Begin Passage

Title: Sept. 17, 200 TC Meeting Minutes
Here are the minutes for this month's meeting:

September 17, 2003

Teleconference meeting of the OASIS HumanMarkup Technical Committee.

USA Toll Free Number: 888-576-9014
USA Toll Number: +1-773-756-0201

Roll Call:
Voting Members:

Rex Brooks
Sylvia Candelaria deRam
James Landrum
Rob Nixon
Ranjeeth Kumar Thunga
Russell Ruggiero

Roger Alexander (Prospective) Will be a voting member by next month's meeting

Minutes taken by TC Secretary Rex Brooks

Meeting convened 12:05 p.m. Eastern Time.

Previous meeting minutes accepted.

This meeting was held on the normally scheduled third Wednesday of the Month.

We had a quorum, but there was no TC business to conduct.

As usual, some of these items were actually discussed in a somewhat different sequence from this  summary.

Due to the simultaneous meetings of the WSRP TC's week-long face-to-face meeting/event, the secretary/co-chair was not prepared with a set agenda for this month's meeting, so we adopted a roundtable format of having those present report on their on-going HumanML-related activities with the specific topic of working toward initiating work in subcommittees as an overall theme.

Rob said that the work proceeds on preparing to get started with the Cognition in Environments Subcommittee with talks between he and Sylvia. They estimate that they will be ready to proceed by next month of shortly thereafter.

End Passage
Begin Information shown

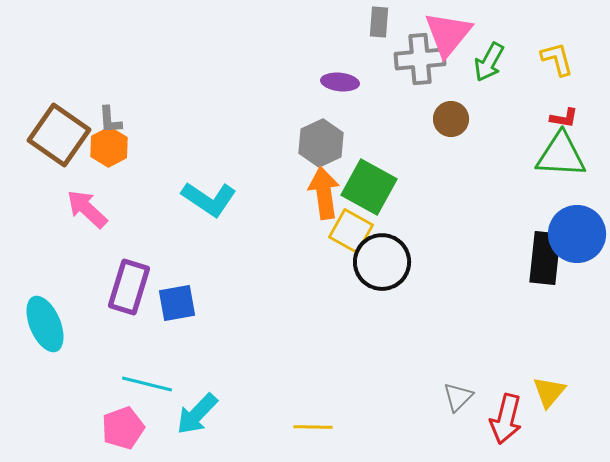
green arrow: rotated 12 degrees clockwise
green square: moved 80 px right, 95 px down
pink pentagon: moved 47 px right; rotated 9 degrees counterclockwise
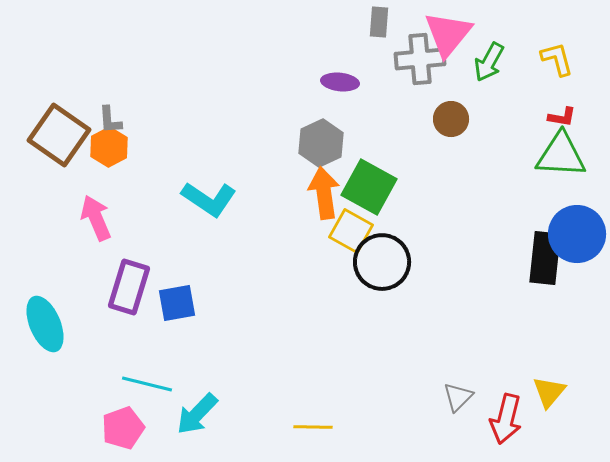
red L-shape: moved 2 px left, 1 px up
pink arrow: moved 9 px right, 9 px down; rotated 24 degrees clockwise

End Information shown

Tasks for this exercise.
a – In the minutes:
(i) At what time did the meeting convene?
(ii) Who took the minutes?
(iii) Which subcommittee are Rob and Sylvia preparing to start?
b – Who are the voting members named in the roll call of the minutes, not counting anyone marked as prospective?

In response.
a –
(i) 12:05 p.m. Eastern Time
(ii) TC Secretary Rex Brooks
(iii) The Cognition in Environments Subcommittee

b –
Rex Brooks
Sylvia Candelaria deRam
James Landrum
Rob Nixon
Ranjeeth Kumar Thunga
Russell Ruggiero